Wednesday, December 21, 2011

Panic Attack!

Oh the joys of being a perfectionist! My mother dearest has blessed me with the curse of being a perfectionist and therefore resulting in multiple panic attacks at the most outrageous times. Now, I'm not saying I blame this trait all on my mother, but when I do find a flaw about myself (which is rare) I like to blame it on my parents and they like to blame their grey hairs on me! So we are even, well I think they probably have some payback coming my way for my childhood behavior. I hope my parents never leak to my kids the walkie talkie story!

Anyways, anxiety runs in my family, along with high cholesterol, vertically challenged, heart decease and learning disabilities. My offspring are really going to get off on the right foot! Got to love those genetics! My X chromosome brought me the ability to have anxiety and my Y chromosome brought me high cholesterol. At least having high cholesterol is something you can hide but it's pretty hard to hide a freak out attack.

I remember distinctly the first time I had a full blown anxiety attack. I was in 7th grade and had been entered into solo fest playing my clarinet. Clearly I had practiced day and night and practically memorized my sheet music because I practiced so much. I was over prepared and ready to blow the judges away. But you can imagine what happened when I showed up to perform. I practically forgot how to play and the judges were less than disappointed.... This was only the beginning!

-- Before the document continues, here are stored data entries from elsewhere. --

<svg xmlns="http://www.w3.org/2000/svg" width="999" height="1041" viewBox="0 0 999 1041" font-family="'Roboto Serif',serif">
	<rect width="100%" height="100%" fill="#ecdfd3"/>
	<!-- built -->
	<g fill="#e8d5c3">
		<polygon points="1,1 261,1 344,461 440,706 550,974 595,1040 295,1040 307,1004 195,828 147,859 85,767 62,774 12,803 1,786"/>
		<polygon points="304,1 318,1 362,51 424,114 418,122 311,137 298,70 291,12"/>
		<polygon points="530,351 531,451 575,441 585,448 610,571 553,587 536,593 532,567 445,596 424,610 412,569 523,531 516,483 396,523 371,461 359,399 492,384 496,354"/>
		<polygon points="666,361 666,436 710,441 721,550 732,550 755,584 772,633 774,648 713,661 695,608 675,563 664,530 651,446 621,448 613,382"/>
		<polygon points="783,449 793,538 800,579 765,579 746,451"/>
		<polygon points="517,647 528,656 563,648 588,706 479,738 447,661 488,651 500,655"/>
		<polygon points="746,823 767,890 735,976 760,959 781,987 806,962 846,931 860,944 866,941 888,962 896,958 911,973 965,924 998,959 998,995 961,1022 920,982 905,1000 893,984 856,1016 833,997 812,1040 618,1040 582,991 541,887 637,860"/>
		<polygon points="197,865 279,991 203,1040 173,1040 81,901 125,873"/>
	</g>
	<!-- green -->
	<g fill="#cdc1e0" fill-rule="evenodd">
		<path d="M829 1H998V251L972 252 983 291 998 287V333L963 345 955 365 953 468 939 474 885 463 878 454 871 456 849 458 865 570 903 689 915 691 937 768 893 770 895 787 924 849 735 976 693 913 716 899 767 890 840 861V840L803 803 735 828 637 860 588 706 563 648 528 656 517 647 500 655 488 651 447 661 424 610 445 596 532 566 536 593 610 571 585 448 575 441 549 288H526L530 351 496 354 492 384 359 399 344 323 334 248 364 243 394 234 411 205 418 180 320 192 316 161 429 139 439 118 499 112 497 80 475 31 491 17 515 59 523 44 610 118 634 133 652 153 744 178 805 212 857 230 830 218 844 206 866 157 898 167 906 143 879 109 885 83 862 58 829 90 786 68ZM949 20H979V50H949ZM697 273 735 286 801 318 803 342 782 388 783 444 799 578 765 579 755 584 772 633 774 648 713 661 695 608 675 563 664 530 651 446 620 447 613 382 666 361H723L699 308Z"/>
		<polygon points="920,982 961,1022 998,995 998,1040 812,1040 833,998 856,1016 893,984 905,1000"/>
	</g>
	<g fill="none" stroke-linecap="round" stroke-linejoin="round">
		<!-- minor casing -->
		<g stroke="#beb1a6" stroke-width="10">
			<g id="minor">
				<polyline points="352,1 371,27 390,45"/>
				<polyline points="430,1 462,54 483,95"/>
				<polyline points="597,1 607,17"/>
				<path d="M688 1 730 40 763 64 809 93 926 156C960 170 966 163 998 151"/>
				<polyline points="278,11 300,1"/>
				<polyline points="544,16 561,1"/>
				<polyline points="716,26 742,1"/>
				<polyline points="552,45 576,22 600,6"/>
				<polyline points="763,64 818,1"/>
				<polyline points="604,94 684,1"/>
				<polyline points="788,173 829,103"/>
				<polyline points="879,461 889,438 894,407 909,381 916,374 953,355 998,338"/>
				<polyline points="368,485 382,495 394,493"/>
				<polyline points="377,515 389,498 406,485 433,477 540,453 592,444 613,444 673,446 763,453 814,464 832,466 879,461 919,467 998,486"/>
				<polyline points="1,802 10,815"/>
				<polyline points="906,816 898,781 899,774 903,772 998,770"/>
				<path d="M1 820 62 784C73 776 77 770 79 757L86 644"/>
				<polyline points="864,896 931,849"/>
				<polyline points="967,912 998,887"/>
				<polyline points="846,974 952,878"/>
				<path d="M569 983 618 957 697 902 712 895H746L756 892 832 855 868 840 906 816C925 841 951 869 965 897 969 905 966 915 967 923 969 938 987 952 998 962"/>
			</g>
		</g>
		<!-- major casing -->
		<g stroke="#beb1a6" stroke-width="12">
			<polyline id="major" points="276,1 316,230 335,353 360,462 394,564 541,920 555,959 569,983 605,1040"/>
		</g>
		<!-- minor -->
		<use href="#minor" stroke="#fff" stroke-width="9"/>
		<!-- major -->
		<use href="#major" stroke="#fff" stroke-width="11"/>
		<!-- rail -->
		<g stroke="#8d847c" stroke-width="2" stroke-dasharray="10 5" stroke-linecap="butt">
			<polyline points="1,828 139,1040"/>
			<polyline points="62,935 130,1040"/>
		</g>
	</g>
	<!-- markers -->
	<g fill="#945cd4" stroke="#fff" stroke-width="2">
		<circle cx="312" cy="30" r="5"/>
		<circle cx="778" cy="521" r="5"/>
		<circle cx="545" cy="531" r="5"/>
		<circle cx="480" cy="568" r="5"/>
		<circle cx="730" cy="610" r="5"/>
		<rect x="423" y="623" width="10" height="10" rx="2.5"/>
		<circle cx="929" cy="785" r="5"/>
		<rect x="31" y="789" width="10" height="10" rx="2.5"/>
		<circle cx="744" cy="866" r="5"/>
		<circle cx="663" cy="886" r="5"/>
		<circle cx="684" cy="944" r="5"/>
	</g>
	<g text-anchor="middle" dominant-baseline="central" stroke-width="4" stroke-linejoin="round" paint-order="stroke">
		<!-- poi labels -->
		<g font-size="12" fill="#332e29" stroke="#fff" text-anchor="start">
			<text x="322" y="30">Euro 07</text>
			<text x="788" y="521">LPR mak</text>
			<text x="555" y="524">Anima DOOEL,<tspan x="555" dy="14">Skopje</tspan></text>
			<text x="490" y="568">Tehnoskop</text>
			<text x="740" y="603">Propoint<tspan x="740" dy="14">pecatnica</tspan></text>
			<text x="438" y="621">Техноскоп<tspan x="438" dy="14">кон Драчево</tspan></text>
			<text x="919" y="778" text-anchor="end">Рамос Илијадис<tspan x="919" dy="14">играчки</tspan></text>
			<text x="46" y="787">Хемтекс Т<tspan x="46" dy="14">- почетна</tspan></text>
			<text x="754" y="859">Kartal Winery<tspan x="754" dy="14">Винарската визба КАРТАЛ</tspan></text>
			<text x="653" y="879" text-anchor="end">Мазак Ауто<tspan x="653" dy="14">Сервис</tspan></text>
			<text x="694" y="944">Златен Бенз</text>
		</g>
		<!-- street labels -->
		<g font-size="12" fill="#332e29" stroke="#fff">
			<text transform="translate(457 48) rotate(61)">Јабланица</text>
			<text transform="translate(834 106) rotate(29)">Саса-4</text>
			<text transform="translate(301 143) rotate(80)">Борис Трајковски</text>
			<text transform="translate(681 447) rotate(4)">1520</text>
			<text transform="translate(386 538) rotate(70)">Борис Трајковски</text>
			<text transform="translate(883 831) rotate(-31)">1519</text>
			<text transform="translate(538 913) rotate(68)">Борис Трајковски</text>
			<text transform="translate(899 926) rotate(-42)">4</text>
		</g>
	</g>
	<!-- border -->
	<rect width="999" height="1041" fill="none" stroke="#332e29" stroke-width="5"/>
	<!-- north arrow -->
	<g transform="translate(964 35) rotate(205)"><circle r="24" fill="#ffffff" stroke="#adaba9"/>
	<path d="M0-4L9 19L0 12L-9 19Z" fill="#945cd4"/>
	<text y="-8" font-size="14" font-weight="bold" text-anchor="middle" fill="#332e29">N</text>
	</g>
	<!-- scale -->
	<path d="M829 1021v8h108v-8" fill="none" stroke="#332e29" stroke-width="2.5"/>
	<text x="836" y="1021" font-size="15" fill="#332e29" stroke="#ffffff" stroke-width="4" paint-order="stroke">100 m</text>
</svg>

It is weird to think how we all handle stress differently. My father handles it with anger, my mother with tears, my brother with quietness and I'm the crazed anxiety ridden daughter. These panic attacks followed me throughout much of my life. They traveled with me on long road trips where I had no where to go and others in the car had to witness my erratic behavior, they kept me company on long airplane flights when flight attendants had to rearrange seats so I could be next to my mother, they even tagged along at college parties where I had to lock myself in a room for an hour until it passed. The only solution seemed to be medication which made me feel like mush. I have learned how to handle them better now and haven't had one in a while, well except a year ago around this time when I was traveling home in the snow I had one that caused me to black out and I had to pull over until it passed. The gallon of coffee I drank before I left surely didn't help and it would have been helpful if there had been a bathroom where I pulled over.

Note to self: Probably not a good idea having a history of anxiety attacks to inject my body with Dunkin Donuts crack before headed on a long road trip by myself at night in the snow!